### [Task goal]
Copy out the whole forum thread below about duplicate SLA event IDs, word for word.

### [Selected extract]
══════

Hey @fivetran-avinash ! I hope I’m not taking away from @mark-ogrady's ticket but I can add some information from my instance.

The metric values that I’m seeing for duplicate sla_event_id are all first_reply_time. These were SLAs applied between March 6th - March 11th 2023. Please let me know if I can provide any other details to apply a fix!

@fivetran-avinash
Copy link
Contributor

fivetran-avinash commented Feb 20, 2024

Hi @nbdaniels , thanks for your contributions!

It is interesting that you are only seeing these duplicates in one week of the SLA. I am wondering if it has to do with daylight savings time, as the week the SLAs were applied were the week before DST started in 2023.

Before we dive deeper, we want to make sure there is no issue in your source data. Can you run this query on tickets where you are seeing duplicate SLA values in the source? We just want to confirm this before we investigate within the package.

select 
    ticket_id,
    field_name, 
    value,
    updated
from [your zendesk schema].ticket_field_history
where field_name = 'first_reply_time'
    and ticket_id = <ticket_id>
order by updated

@mark-ogrady, also feel free to run this query too for where you are seeing SLA policy test duplicates!

@nbdaniels
Copy link

nbdaniels commented Feb 23, 2024

Hi @fivetran-avinash! Sorry for the delay here, I totally missed this notification.

══════

### [Listed records]
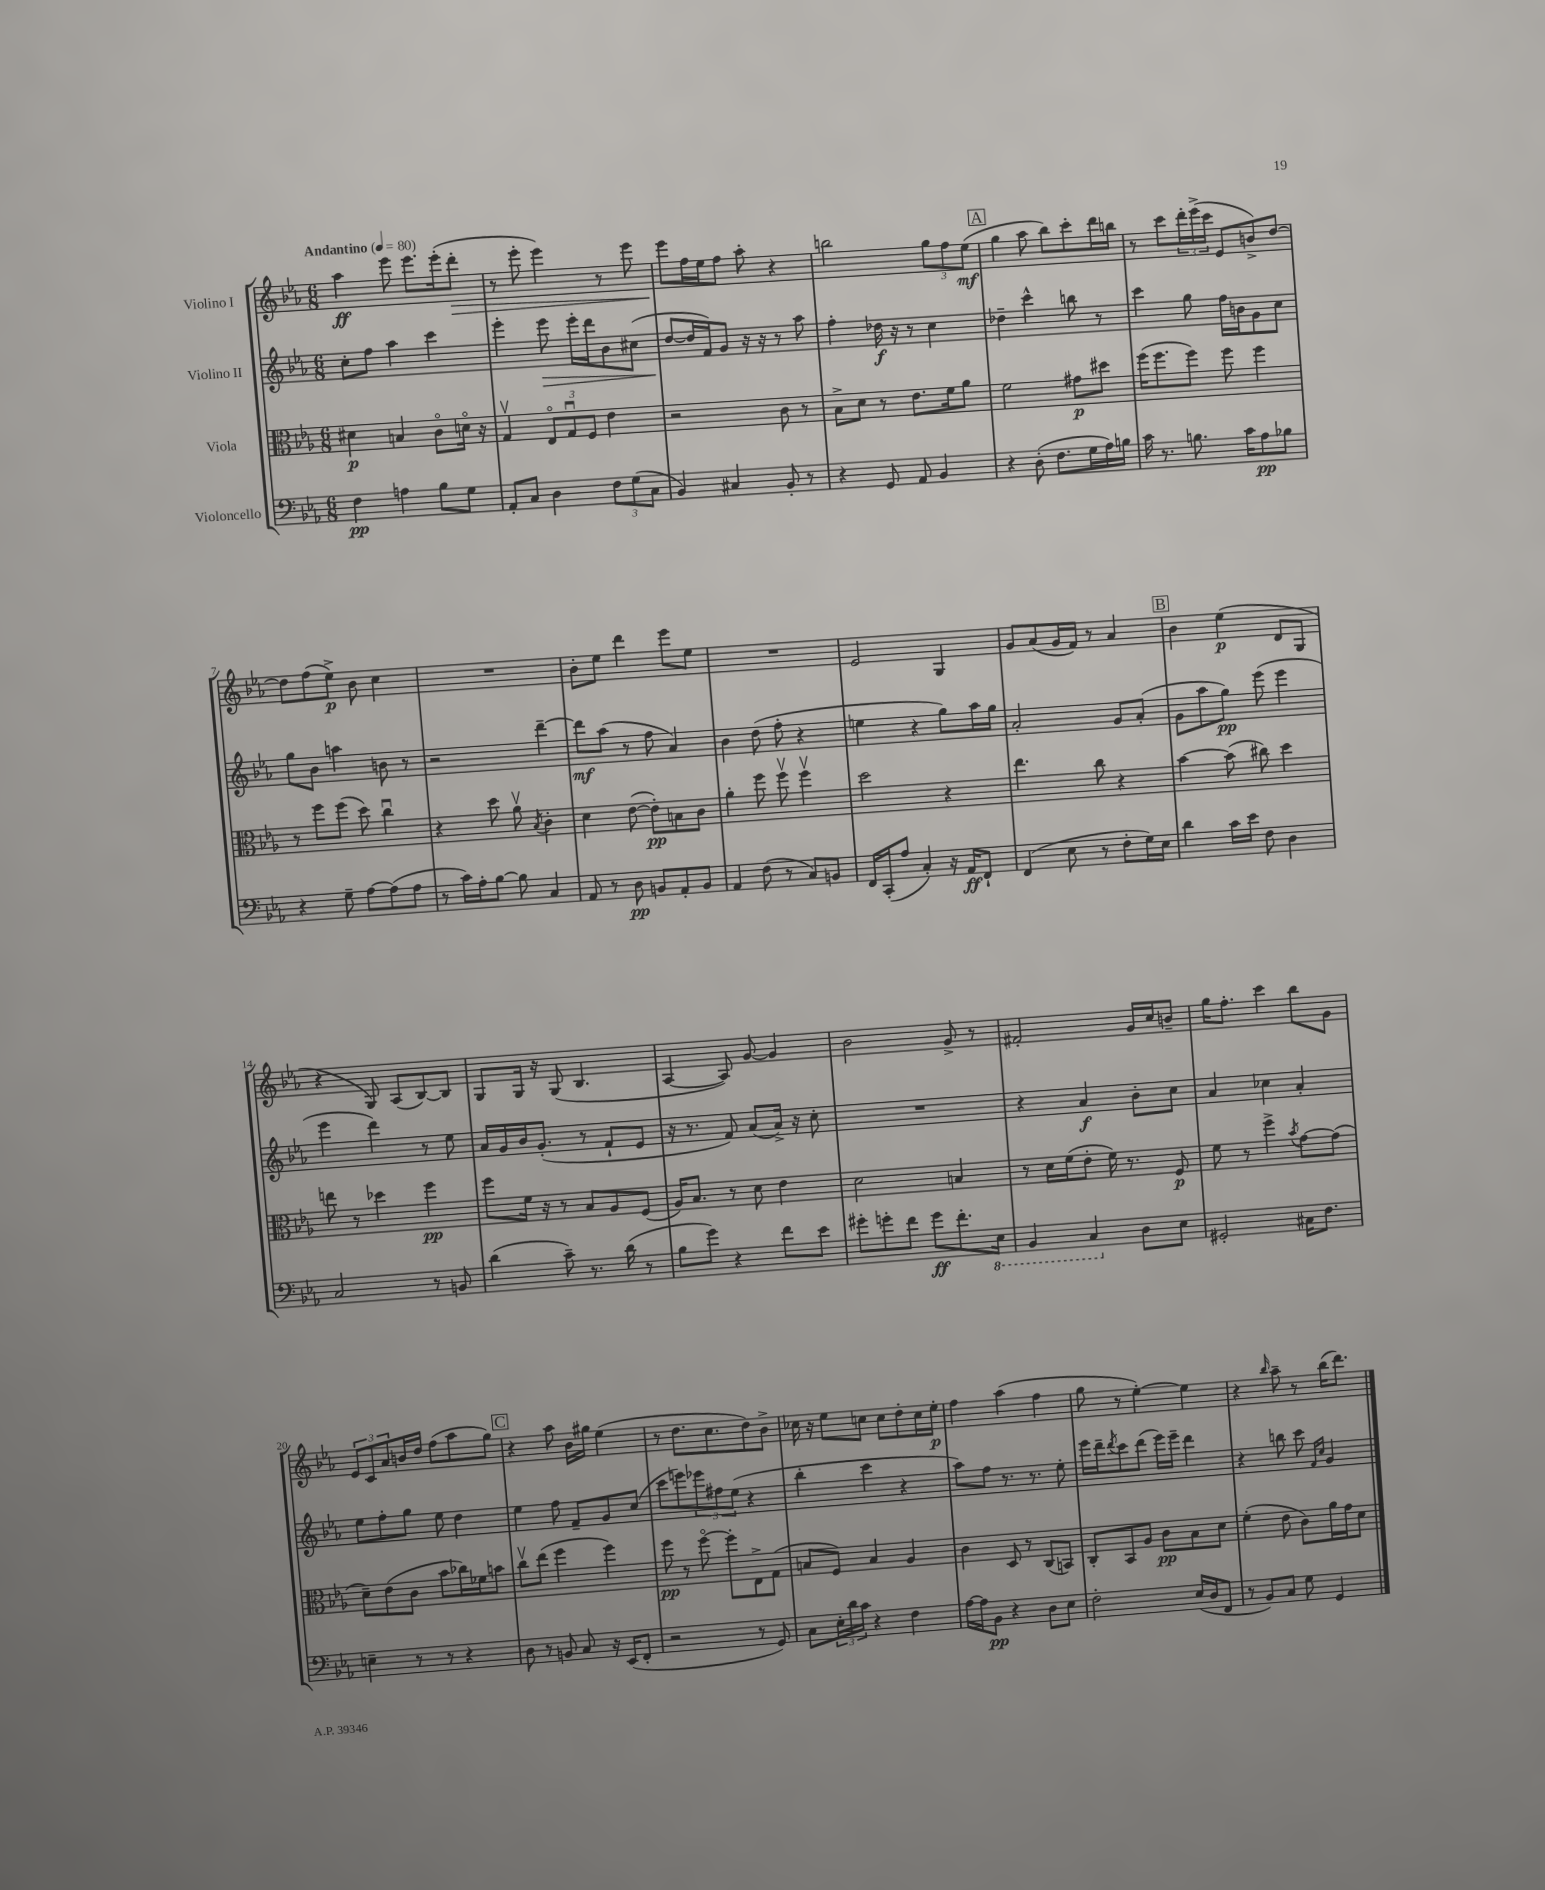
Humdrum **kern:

**kern	**dynam	**kern	**dynam	**kern	**dynam	**kern	**dynam
*part4	*part4	*part3	*part3	*part2	*part2	*part1	*part1
*staff4	*staff4	*staff3	*staff3	*staff2	*staff2	*staff1	*staff1
*I"Violoncello	*	*I"Viola	*	*I"Violino II	*	*I"Violino I	*
*clefF4	*	*clefC3	*	*clefG2	*	*clefG2	*
*k[b-e-a-]	*	*k[b-e-a-]	*	*k[b-e-a-]	*	*k[b-e-a-]	*
*M6/8	*	*M6/8	*	*M6/8	*	*M6/8	*
*MM80	*	*MM80	*	*MM80	*	*MM80	*
=1	=1	=1	=1	=1	=1	=1	=1
!	!	!	!	!	!	!LO:TX:a:B:t=Andantino	!
4F\	pp	4d#X\	p	8cc'\L	.	4aa-\	ff
.	.	.	.	8ff\J	.	.	.
4An\	.	4Bn/	.	4aa-\	.	8eee-\	.
.	.	.	.	.	.	8.eee-\L	.
8B-\L	.	8c\L	.	4ccc\	.	.	.
.	.	.	.	.	.	(16eee-'\k	.
!	!	!	!	!	!	!	!LO:HP:b
8G\J	.	16dn\Jk	.	.	.	8ddd'\J	>
.	.	16r	.	.	.	.	.
=2	=2	=2	=2	=2	=2	=2	=2
8AA-'/L	.	4Gv/	.	4eee-'\	.	8r	.
8C/J	.	.	.	.	.	8eee-'\	.
!	!	!	!	!	!LO:HP:b	!	!
4D\	.	12E-/L	.	8eee-\	>	4eee-\)	.
.	.	12Gu/	.	.	.	.	.
.	.	.	.	16eee-'\LL	.	.	.
.	.	12F/J	.	.	.	.	.
.	.	.	.	16ddd\J	.	.	.
12F\L	.	4e-\	.	8b-\	.	8r	.
(12G\	.	.	.	.	.	.	.
.	.	.	.	(8cc#X\J	.	8eee-\	.
12C\J	.	.	.	.	.	.	.
=3	=3	=3	=3	=3	=3	=3	=3
4BB-/)	.	2r	.	[8dd/L	.	8eee-\L	.
.	.	.	.	16dd/L]	]	16ff\L	]
.	.	.	.	16f/J)	.	16ee-\J	.
4C#X/	.	.	.	8g/J	.	8ff\J	.
.	.	.	.	16r	.	8aa-'\	.
.	.	.	.	16r	.	.	.
8BB-'/	.	8c\	.	8r	.	4r	.
8r	.	8r	.	8aa-\	.	.	.
=4	=4	=4	=4	=4	=4	=4	=4
4r	.	8B-^\L	.	4ff'\	.	2bbn\	.
.	.	8d\J	.	.	.	.	.
8GG/	.	8r	.	16dd-X\	f	.	.
.	.	.	.	16r	.	.	.
8AA-/	.	8.e-\L	.	8r	.	.	.
4BB-/	.	.	.	4cc\	.	12gg\L	.
.	.	16f\k	.	.	.	.	.
.	.	.	.	.	.	12ff\	.
.	.	8a-\J	.	.	.	.	.
.	.	.	.	.	.	(12ee-\J	mf
!!LO:REH:place=s1:t=A
=5	=5	=5	=5	=5	=5	=5	=5
4r	.	2f\	.	4dd-X~\	.	4gg\	.
(8D'\	.	.	.	4ccc^^\	.	8aa-\	.
8.F\L	.	.	.	.	.	8bb-\L)	.
.	.	8g#X\L	p	8bbn\	.	8ccc'\	.
16G\L	.	.	.	.	.	.	.
16A-\)	.	8dd#X\J	.	8r	.	16ddd\L	.
16Bn\JJ	.	.	.	.	.	16bbn\JJ	.
=6	=6	=6	=6	=6	=6	=6	=6
16c\	.	(16ff\KL	.	4ccc\	.	8r	.
8.r	.	8.ff\	.	.	.	.	.
.	.	.	.	.	.	8ccc\L	.
8.Bn\	.	8ff\J)	.	8gg\	.	24ddd'\L	.
.	.	.	.	.	.	(24eee-^\	.
.	.	.	.	.	.	24ccc\JJ	.
.	.	8ff\	.	16ff\LL	.	8e-/L	.
16c\KL	.	.	.	16bn\J	.	.	.
8A-\	pp	4ff\	.	8g\	.	8bn^/)	.
8B-X\J	.	.	.	8cc\J	.	[8dd/J	.
!!LO:LB:g=z
=7	=7	=7	=7	=7	=7	=7	=7
4r	.	8r	.	8gg\L	.	8dd\L]	.
.	.	8ff\L	.	8b-\J	.	(8ff\	.
8G~\	.	(8ff\J	.	4aan\	.	8ee-^\J)	p
[8A-\L	.	8dd\)	.	.	.	8b-\	.
(8A-\]	.	4ccu\	.	8bn\	.	4cc\	.
8A-\J	.	.	.	8r	.	.	.
=8	=8	=8	=8	=8	=8	=8	=8
8r	.	4r	.	2r	.	2.r	.
16c\LL)	.	.	.	.	.	.	.
16A-'\J	.	.	.	.	.	.	.
[8B-\J	.	8dd\	.	.	.	.	.
8B-\]	.	8a-v\	.	.	.	.	.
.	.	8qB-/	.	.	.	.	.
4C/	.	4c'\	.	[4ddd~\	.	.	.
=9	=9	=9	=9	=9	=9	=9	=9
8AA-/	.	4d\	.	8ddd\L]	mf	8b-'\L	.
8r	.	.	.	(8aa-\J	.	8ee-\J	.
8D\	pp	([8e-\	.	8r	.	4ddd\	.
8BBn/L	.	8e-'\L])	pp	8ff\	.	.	.
8AA-'/	.	8Bn\	.	4a-/)	.	8eee-\L	.
8BB/J	.	8c\J	.	.	.	8ee-\J	.
=10	=10	=10	=10	=10	=10	=10	=10
4AA-/	.	4a-'\	.	4b-\	.	2.r	.
(8F\	.	8ff\	.	(8dd\	.	.	.
8r	.	8ffv\	.	8ff'\	.	.	.
8C/L)	.	4ffv\	.	4r	.	.	.
8BBn/J	.	.	.	.	.	.	.
=11	=11	=11	=11	=11	=11	=11	=11
16FF/LL	.	2dd\	.	4een\	.	2e-/	.
(16CC'/J	.	.	.	.	.	.	.
8A-/J	.	.	.	.	.	.	.
4C'/)	.	.	.	4r	.	.	.
16r	.	4r	.	8gg\L)	.	4G/	.
16AA-/KL	ff	.	.	.	.	.	.
8FF`/J	.	.	.	16aa-\L	.	.	.
.	.	.	.	16gg\JJ	.	.	.
=12	=12	=12	=12	=12	=12	=12	=12
(4FF/	.	4.ee-\	.	2a-'/	.	8g/L	.
.	.	.	.	.	.	(8a-/	.
8E-\	.	.	.	.	.	16g/L	.
.	.	.	.	.	.	16f/JJ)	.
8r	.	8cc\	.	.	.	8r	.
8F'\L	.	4r	.	8g/L	.	4a-/	.
16G\L)	.	.	.	(8a-'/J	.	.	.
16E-\JJ	.	.	.	.	.	.	.
!!LO:REH:place=s1:t=B
=13	=13	=13	=13	=13	=13	=13	=13
4d\	.	[4b-\	.	8g\L	.	4b-\	.
.	.	.	.	8aa-\	.	.	.
16c\LL	.	(8b-\]	.	8gg\J)	pp	(4ee-\	p
16e-\JJ	.	.	.	.	.	.	.
8F\	.	8cc#X\)	.	(8eee-\	.	.	.
4D\	.	4dd\	.	4eee-\	.	8d/L	.
.	.	.	.	.	.	8G/J	.
!!LO:LB:g=z
=14	=14	=14	=14	=14	=14	=14	=14
2C/	.	8een\	.	4eee-\	.	4r	.
.	.	8r	.	.	.	.	.
.	.	4dd-X\	.	4ddd\)	.	8G/)	.
.	.	.	.	.	.	(8A-/L	.
8r	.	4ff\	pp	8r	.	[8B-/)	.
8BBn/	.	.	.	8ee-\	.	8B-/J]	.
=15	=15	=15	=15	=15	=15	=15	=15
(4d\	.	8ff\L	.	16a-/LL	.	8G/L	.
.	.	.	.	16g/	.	.	.
.	.	16f\Jk	.	16b-/J	.	16G/Jk	.
.	.	16r	.	(8.g'/J	.	16r	.
8c~\)	.	8r	.	.	.	(8G/	.
8.r	.	8B-/L	.	8r	.	4.B-/	.
.	.	8A-/	.	8f`/L	.	.	.
(16d\	.	.	.	.	.	.	.
8r	.	(8F/J	.	8e-/J	.	.	.
=16	=16	=16	=16	=16	=16	=16	=16
8B-\L	.	16A-/KL)	.	16r	.	[4A-/	.
.	.	8.B-/J	.	8.r	.	.	.
8g\J)	.	.	.	.	.	.	.
4r	.	8r	.	8f/)	.	8A-/])	.
.	.	8d\	.	(8a-/L	.	[8g/	.
8f\L	.	4e-\	.	16a-^/Jk)	.	4g/]	.
.	.	.	.	16r	.	.	.
8e-\J	.	.	.	8cc'\	.	.	.
=17	=17	=17	=17	=17	=17	=17	=17
8g#X'\L	.	2d\	.	2.r	.	2b-\	.
8gn'\	.	.	.	.	.	.	.
8f\J	.	.	.	.	.	.	.
8g\L	ff	.	.	.	.	.	.
8.f'\	.	4Bn/	.	.	.	8g^/	.
.	.	.	.	.	.	8r	.
*8ba	*	*	*	*	*	*	*
16EE-\Jk	.	.	.	.	.	.	.
=18	=18	=18	=18	=18	=18	=18	=18
4BBB-/	.	8r	.	4r	.	2f#X'/	.
.	.	16d\LL	.	.	.	.	.
.	.	(16f\J	.	.	.	.	.
4CC/	.	8e-'\J	.	4a-/	f	.	.
.	.	16f\)	.	.	.	.	.
.	.	8.r	.	.	.	.	.
*X8ba	*	*	*	*	*	*	*
8D\L	.	.	.	8b-'\L	.	16g/LL	.
.	.	.	.	.	.	16cc/J	.
8E-\J	.	8F/	p	8cc\J	.	8bn~/J	.
=19	=19	=19	=19	=19	=19	=19	=19
2GG#X'/	.	8f\	.	4a-/	.	16gg\KL	.
.	.	.	.	.	.	8.ff'\J	.
.	.	8r	.	.	.	.	.
.	.	4ff^\	.	4cc-X\	.	4ccc\	.
.	.	8qb-/	.	.	.	.	.
16C#X\KL	.	[8g\L	.	4a-'/	.	8bb-\L	.
8.F\J	.	.	.	.	.	.	.
.	.	(8g\J]	.	.	.	8g\J	.
!!LO:LB:g=z
=20	=20	=20	=20	=20	=20	=20	=20
4En~\	.	8d~\L)	.	8ee-\L	.	12e-/L	.
.	.	.	.	.	.	12c/	.
.	.	(8e-\	.	8ff'\	.	.	.
.	.	.	.	.	.	12a-/	.
8r	.	8c\J	.	8gg\J	.	16bn/L	.
.	.	.	.	.	.	16dd/JJ	.
8r	.	8b-\L	.	8ee-\	.	(8ff\L	.
4r	.	16cc-X\L)	.	4dd\	.	8aa-\	.
.	.	16f-X\J	.	.	.	.	.
.	.	8bn\J	.	.	.	8gg\J)	.
!!LO:REH:place=s1:t=C
=21	=21	=21	=21	=21	=21	=21	=21
8D\	.	8ccv\L	.	4ee-\	.	4r	.
8r	.	(8ee-\J	.	.	.	.	.
8BBn/	.	4ff\	.	8ff\	.	8aa-\	.
8C/	.	.	.	8f~/L	.	16b-\LL	.
.	.	.	.	.	.	16gg#X\JJ	.
16r	.	4ff\)	.	8g/	.	(4ee-\	.
(16EE-/KL	.	.	.	.	.	.	.
8FF'/J	.	.	.	(8cc/J	.	.	.
=22	=22	=22	=22	=22	=22	=22	=22
2r	.	8ff\	pp	8ccc\L	.	8r	.
.	.	8r	.	8eeen\)	.	8.dd\L	.
.	.	[8ff\	.	12eee-X\	.	.	.
.	.	.	.	.	.	8.cc\	.
.	.	.	.	12ff#X\	.	.	.
.	.	8ff'\L]	.	.	.	.	.
.	.	.	.	(12ee-\J	.	.	.
8r	.	8E-^\	.	4r	.	8dd\)	.
8GG/)	.	(8G\J	.	.	.	8b-^\J	.
=23	=23	=23	=23	=23	=23	=23	=23
8C\L	.	8Bn/L	.	4bb-'\	.	16cc-X\	.
.	.	.	.	.	.	16r	.
24E-'\L	.	8F/J)	.	.	.	8ee-\L	.
24d\	.	.	.	.	.	.	.
24c\JJ	.	.	.	.	.	.	.
4r	.	4B/	.	4ccc\	.	8ccn\J	.
.	.	.	.	.	.	8cc\L	.
4F\	.	4A-/	.	4r	.	8dd'\	.
.	.	.	.	.	.	16cc\L	.
.	.	.	.	.	.	16ee-'\JJ	p
=24	=24	=24	=24	=24	=24	=24	=24
[16A-\LL	.	4c\	.	8aa-\L)	.	4ff\	.
16A-\J]	.	.	.	.	.	.	.
8BB-\J	pp	.	.	8ff\J	.	.	.
4r	.	8D/	.	8.r	.	(4aa-\	.
.	.	8r	.	.	.	.	.
.	.	.	.	8.r	.	.	.
8D\L	.	(8C/L	.	.	.	4ff\	.
8E-\J	.	8BBn/J)	.	8ee-'\	.	.	.
=25	=25	=25	=25	=25	=25	=25	=25
2F'\	.	8C'/L	.	16eee-\LL	.	8gg\	.
.	.	.	.	16ddd~\J	.	.	.
.	.	.	.	8qddd/	.	.	.
.	.	8BB-/	.	8ccc\	.	8r	.
.	.	8A-/J	.	(8ddd\J	.	[4ee-'\)	.
.	.	8c\L	pp	16eee-\LL)	.	.	.
.	.	.	.	16eee-~\JJ	.	.	.
(16E-/LL	.	8B-\	.	4ddd\	.	4ee-\]	.
16D/J	.	.	.	.	.	.	.
8FF/J	.	8d\J	.	.	.	.	.
=26	=26	=26	=26	=26	=26	=26	=26
8r	.	(4f'\	.	4r	.	4r	.
8BB-/L)	.	.	.	.	.	.	.
.	.	.	.	.	.	16qqbb-/	.
8C/J	.	8e-\	.	8bbn\	.	8aa-~\	.
8G\	.	8c\L)	.	8ccc\	.	8r	.
.	.	.	.	16qqf/LL	.	.	.
.	.	.	.	16qqcc/JJ	.	.	.
4GG/	.	16a-\L	.	4g/	.	(16bb-\KL	.
.	.	16g\J	.	.	.	8.ddd\J)	.
.	.	8d\J	.	.	.	.	.
==	==	==	==	==	==	==	==
*-	*-	*-	*-	*-	*-	*-	*-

══════

### [Full output]
Hey @fivetran-avinash ! I hope I’m not taking away from @mark-ogrady's ticket but I can add some information from my instance.

The metric values that I’m seeing for duplicate sla_event_id are all first_reply_time. These were SLAs applied between March 6th - March 11th 2023. Please let me know if I can provide any other details to apply a fix!

@fivetran-avinash
Copy link
Contributor

fivetran-avinash commented Feb 20, 2024

Hi @nbdaniels , thanks for your contributions!

It is interesting that you are only seeing these duplicates in one week of the SLA. I am wondering if it has to do with daylight savings time, as the week the SLAs were applied were the week before DST started in 2023.

Before we dive deeper, we want to make sure there is no issue in your source data. Can you run this query on tickets where you are seeing duplicate SLA values in the source? We just want to confirm this before we investigate within the package.

select 
    ticket_id,
    field_name, 
    value,
    updated
from [your zendesk schema].ticket_field_history
where field_name = 'first_reply_time'
    and ticket_id = <ticket_id>
order by updated

@mark-ogrady, also feel free to run this query too for where you are seeing SLA policy test duplicates!

@nbdaniels
Copy link

nbdaniels commented Feb 23, 2024

Hi @fivetran-avinash! Sorry for the delay here, I totally missed this notification.